Dataset records section start

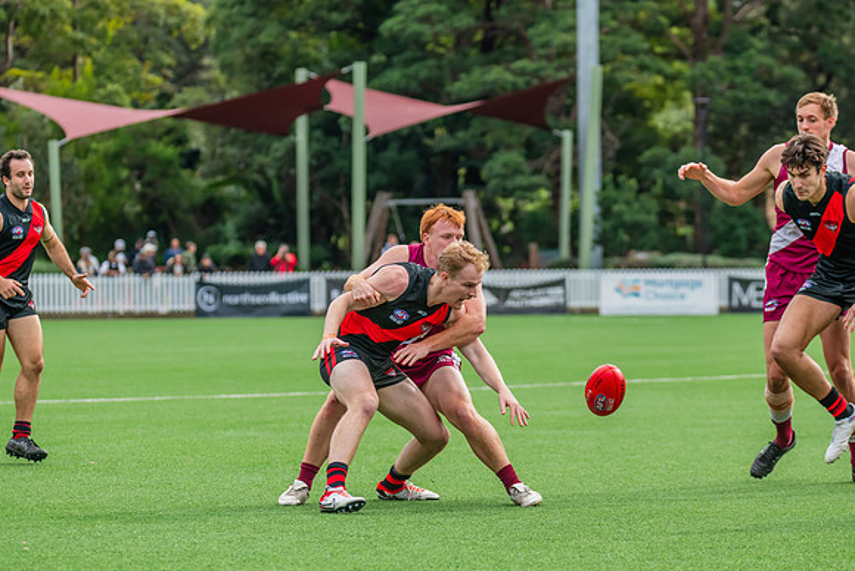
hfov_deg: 10.6
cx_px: 428
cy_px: 286
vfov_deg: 7.1
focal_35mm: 193
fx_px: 4593
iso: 800
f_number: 5.6
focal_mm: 190
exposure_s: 1/1250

Dataset records section end

To-do item –
Any pictures should be dropped; transcribe the rest of the records above exactly.

Solution to this problem –
hfov_deg: 10.6
cx_px: 428
cy_px: 286
vfov_deg: 7.1
focal_35mm: 193
fx_px: 4593
iso: 800
f_number: 5.6
focal_mm: 190
exposure_s: 1/1250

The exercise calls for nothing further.